All short-dated transactions requiring the exchange of ringgit for a foreign currency must be backed by underlying documentation, the central bank said in a “stern reminder” yesterday. Bank Negara confirmed the note.

The timing of the central bank’s notice could mean it was “uncomfortable with the pace of the ringgit’s weakness”, Bloomberg quoted Nizam Idris, Singapore-based head of foreign exchange and fixed-income strategy at Macquarie Group Ltd, as saying.

The ringgit dropped 1.9 per cent this month, the most among 11 Asian exchange rates tracked by Bloomberg. The currency weakened 2.5 per cent over Nov 28 and Dec 1, the biggest two-day decline in more than 16 years, and reached 3.4497 per dollar yesterday, the lowest since February 2010.

At 5pm, it traded at 3.4460 – more than a five-year low – versus the previous close of 3.4435, Bloomberg reported.

ING Groep NV and Credit Suisse Group AG pared forecasts for the currency this week, citing the damping effect of a slide in crude oil prices on the petroleum-exporting nation.

Malaysia will be the sole loser among Asia’s emerging markets from the decline in crude and the country may miss its 2015 fiscal deficit target, according to Bank of America Merrill Lynch.
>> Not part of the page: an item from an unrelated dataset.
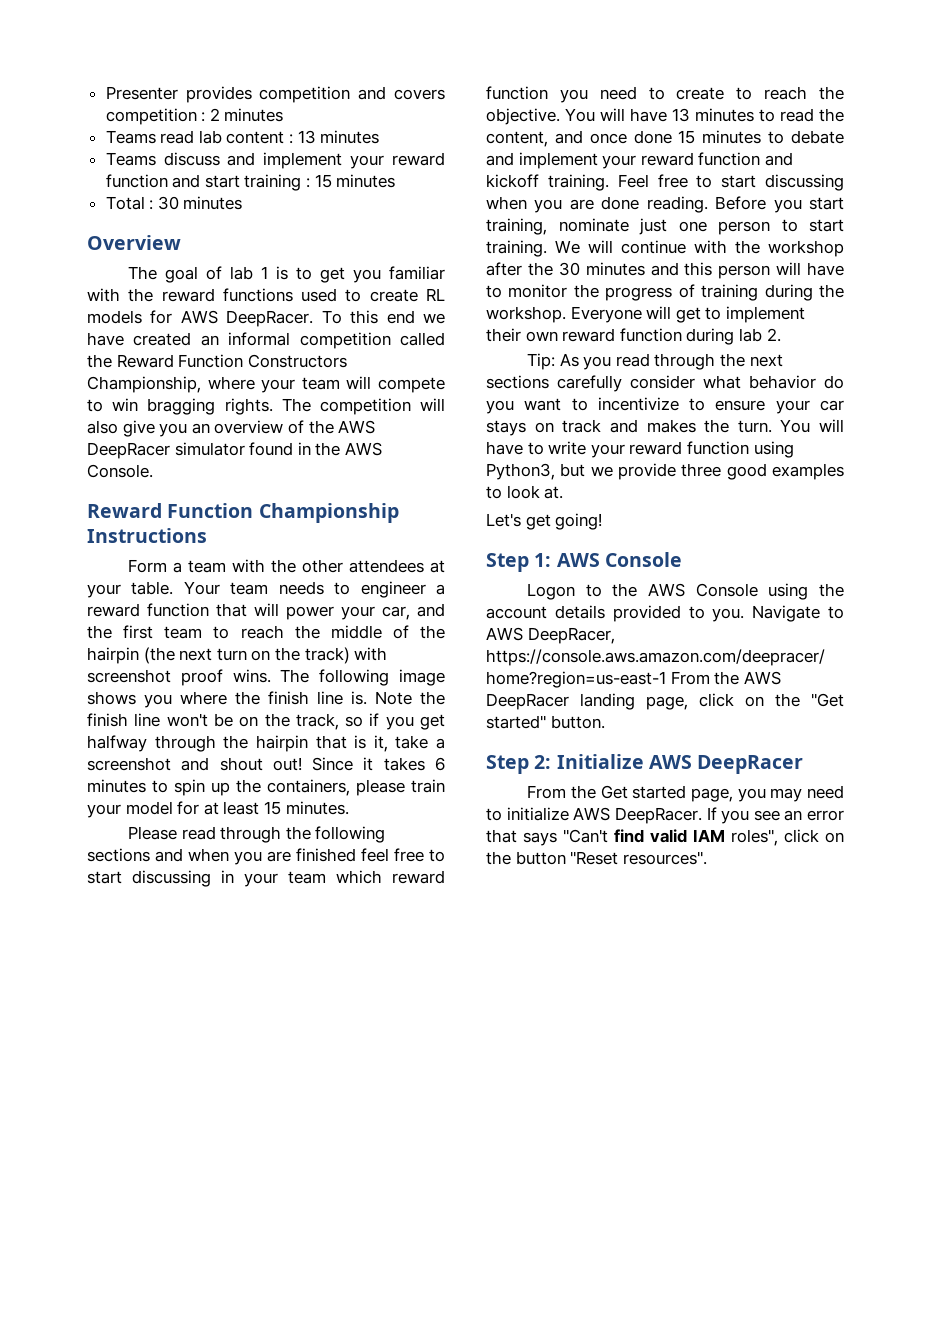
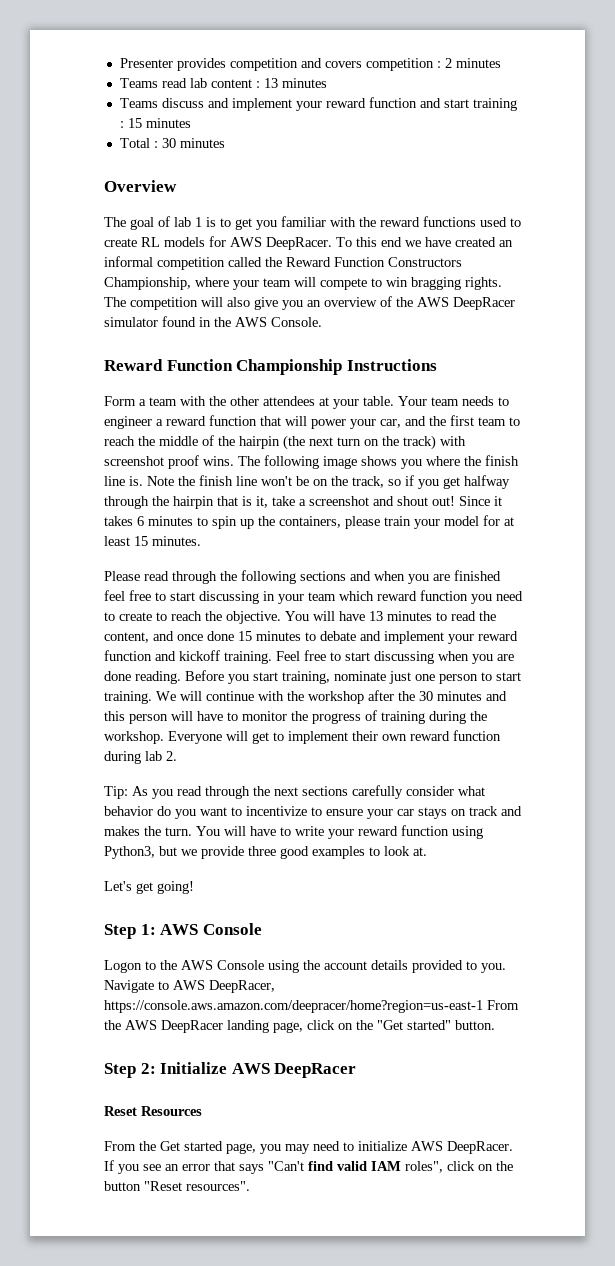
(804, 764) none -> [104,1106,202,1116] // Reset Resources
A 10 per cent drop in prices will reduce economic growth by 0.2 percentage point, economists including Singapore-based Chua Hak Bin wrote in a Dec 1 report, according to Bloomberg.

Brent crude has dropped 39 per cent from a June high after the Organisation of Petroleum Exporting Countries’ decision last week to not cut production in order to shore up prices. The potential revenue loss may make it harder for Prime Minister Datuk Seri Najib Tun Razak to lower the fiscal deficit to 3 per cent of gross domestic product next year from 3.5 per cent.

A central bank official said the reminder was a standard procedure and that Bank Negara had sent out the notice in view of the present situation.

“This is not a new instruction,” the official said.